What architectural innovation did ResNet introduce?	Skip connections: the input x is added directly to the block output F(x), so the network learns F(x) = H(x) - x (the residual). This prevents vanishing gradients through deep stacks.
How does ViT represent an image?	The image is split into fixed-size patches (e.g., 16x16 or 14x14 pixels), each linearly projected to a token embedding, then processed by a standard transformer encoder.
What is CLIP's pretraining objective?	Contrastive loss on 400M image-text pairs: embeddings of matched pairs are pulled together, mismatched pairs are pushed apart. This aligns vision and language feature spaces.

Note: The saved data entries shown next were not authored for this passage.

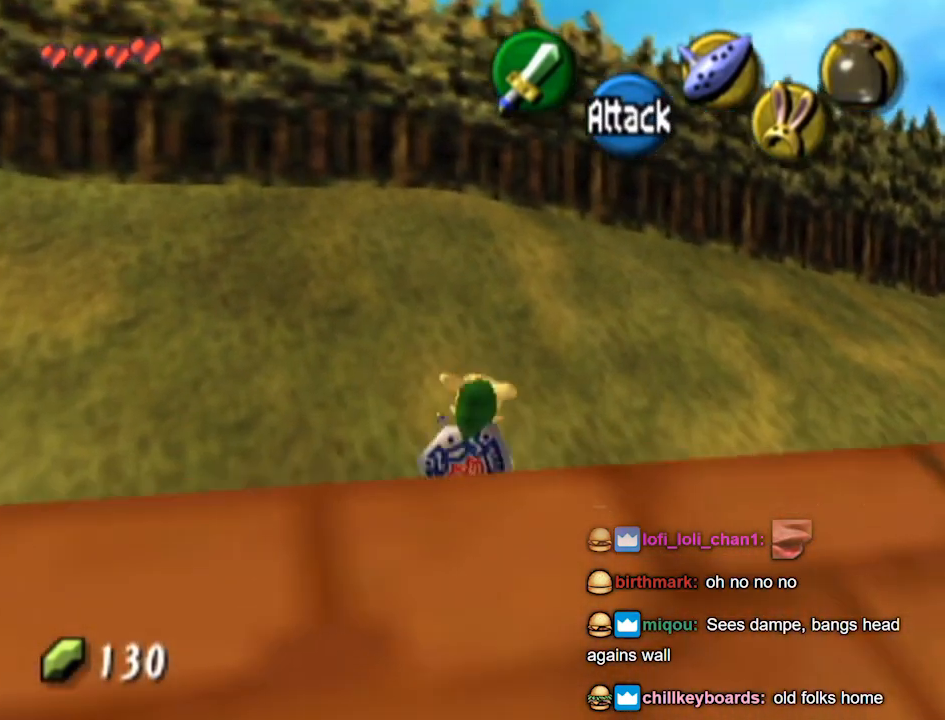
{"buttons": [], "left_stick": "right", "right_stick": "center", "events": [[133, "left_stick", "up-right"], [500, "left_stick", "right"]]}
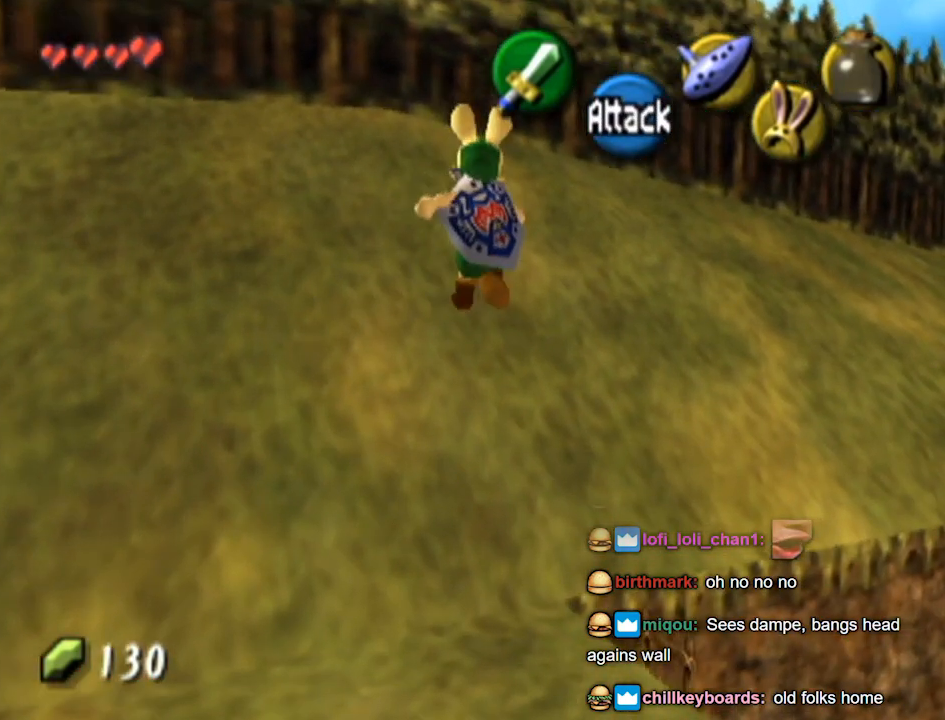
{"buttons": [], "left_stick": "right", "right_stick": "center", "events": []}
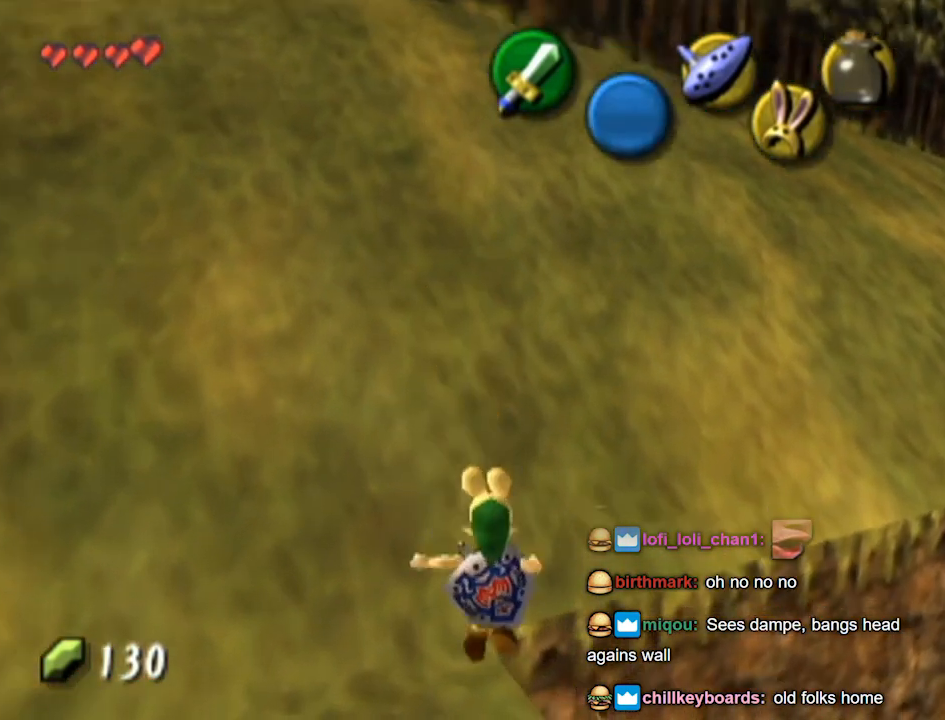
{"buttons": [], "left_stick": "up-right", "right_stick": "center", "events": [[433, "left_stick", "up-right"]]}
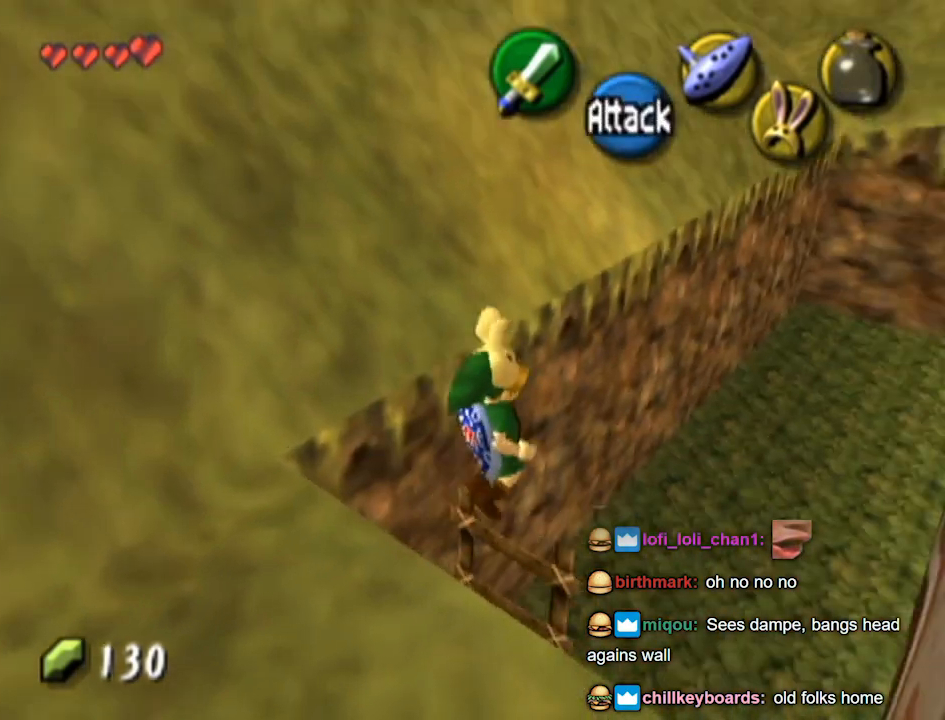
{"buttons": [], "left_stick": "up", "right_stick": "center", "events": [[267, "left_stick", "up"]]}
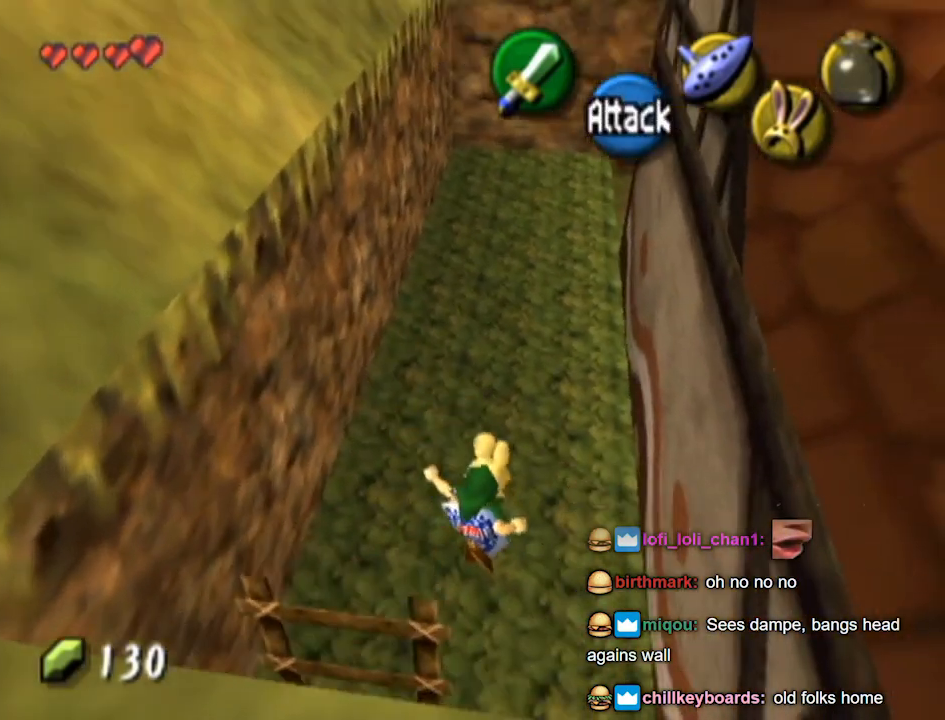
{"buttons": [], "left_stick": "up", "right_stick": "center", "events": []}
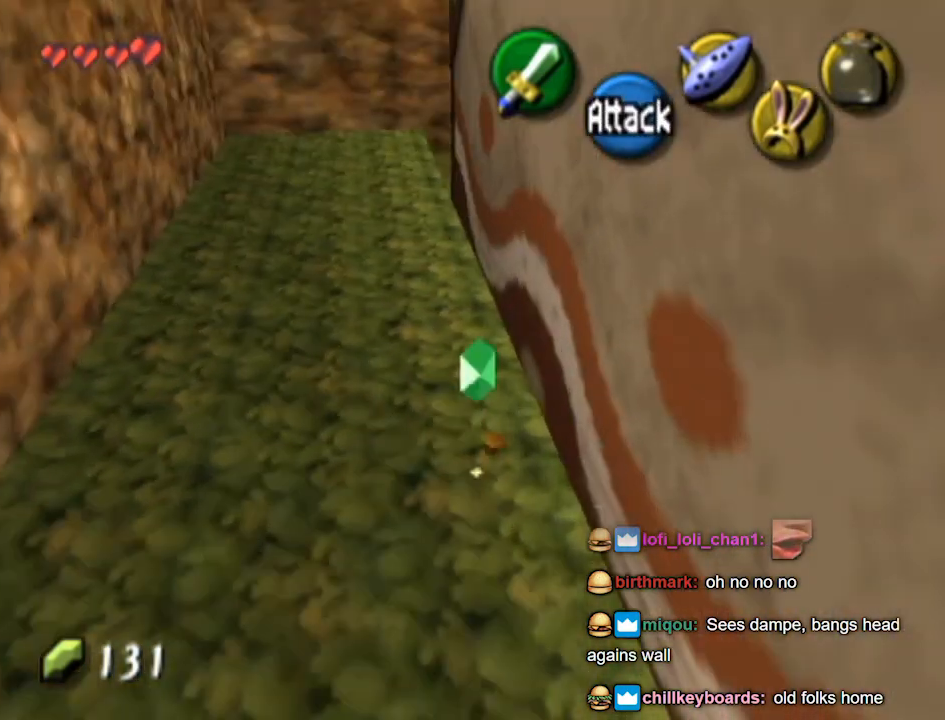
{"buttons": [], "left_stick": "up-left", "right_stick": "center", "events": [[300, "left_stick", "up-left"]]}
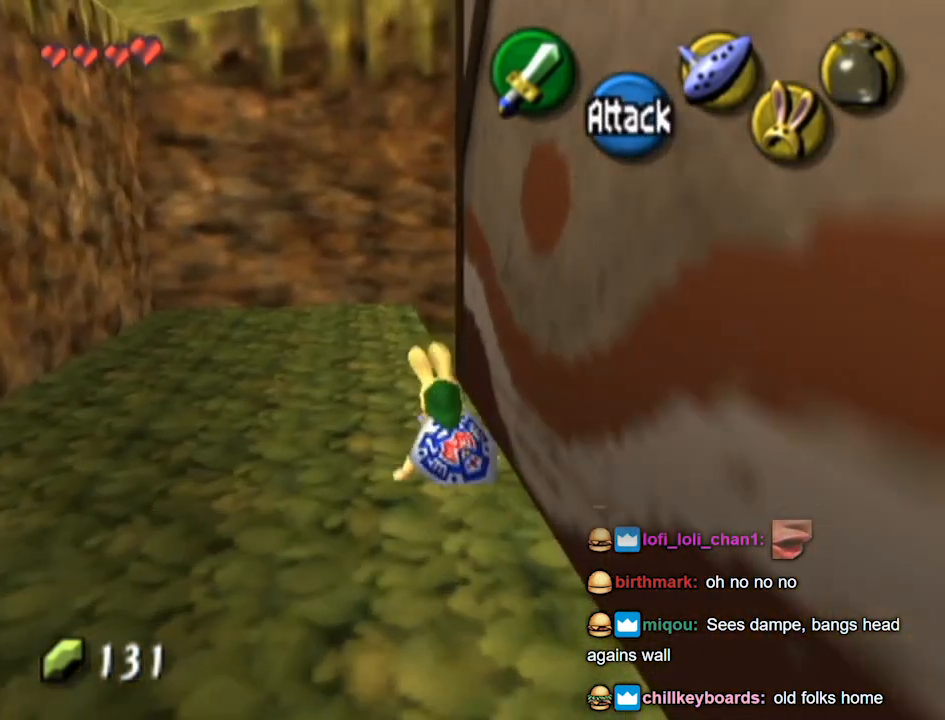
{"buttons": ["L1"], "left_stick": "right", "right_stick": "center", "events": [[67, "left_stick", "up"], [200, "left_stick", "up-right"], [400, "left_stick", "right"], [467, "L1", "down"]]}
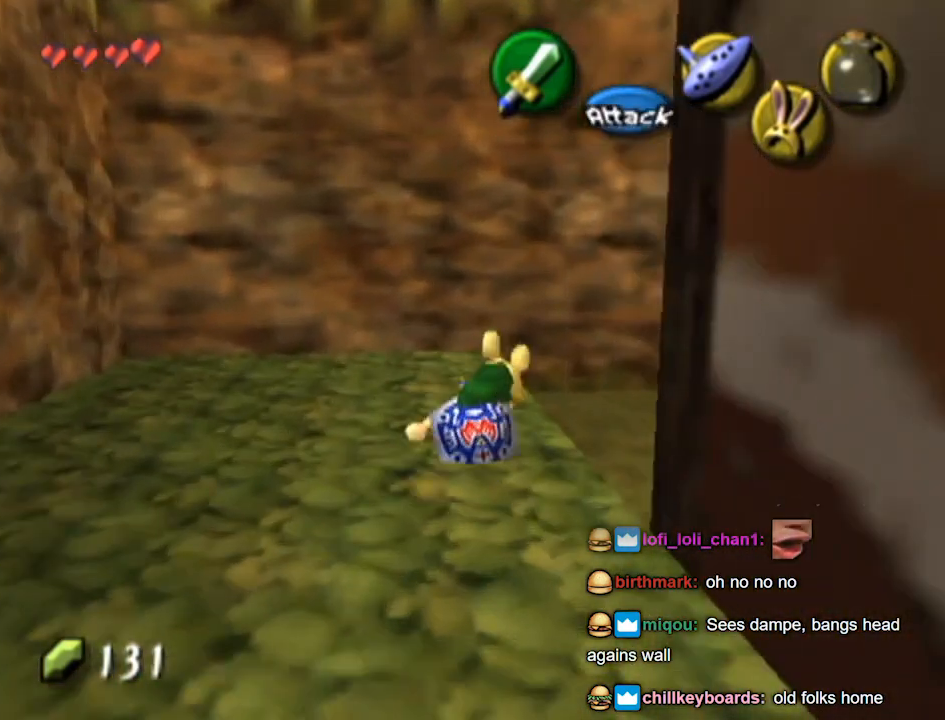
{"buttons": [], "left_stick": "center", "right_stick": "center", "events": [[67, "left_stick", "center"], [333, "L1", "up"]]}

What does SigLIP change vs CLIP?	SigLIP replaces the softmax contrastive loss with a sigmoid loss on individual image-text pairs, eliminating the need for large-batch normalization and reducing training cost.
What pretraining data and objective does DINOv2 use?	142M curated images (LVD-142M), self-supervised learning with masked image modeling and self-distillation from a teacher ViT. No language data.
Why is DINOv2 preferred over CLIP for object localization in manipulation?	DINOv2's dense self-supervised features provide patch-level spatial precision for object boundaries and depth cues. CLIP's global contrastive objective optimizes for image-level semantics, not fine-grained spatial queries.
Which vision encoders does OpenVLA fuse?	DINOv2 ViT-B/14 (dense spatial) and SigLIP ViT-So400M (language-aligned), concatenated before the Llama 2 backbone.
What is the parameter count of OpenVLA vs RT-2-X, and how does task success compare?	OpenVLA: 7B parameters. RT-2-X: 55B parameters. OpenVLA beats RT-2-X by 16.5 percentage points absolute task success across 29 tasks.
Which vision encoder does GR00T N1.5 use?	Eagle 2.5 as the frozen VLM backbone (NVIDIA Research, June 11, 2025). Eagle 2.5 is a language-aligned vision encoder, serving the same role as SigLIP in OpenVLA.
What is a linear probe and when does it fail?	A linear probe trains only a linear classifier on top of frozen pretrained features. It fails (relative to full fine-tune) when the pretrained feature space does not separate the target classes well — common when domain shift is large (e.g., web-pretrained features on robot-camera household objects).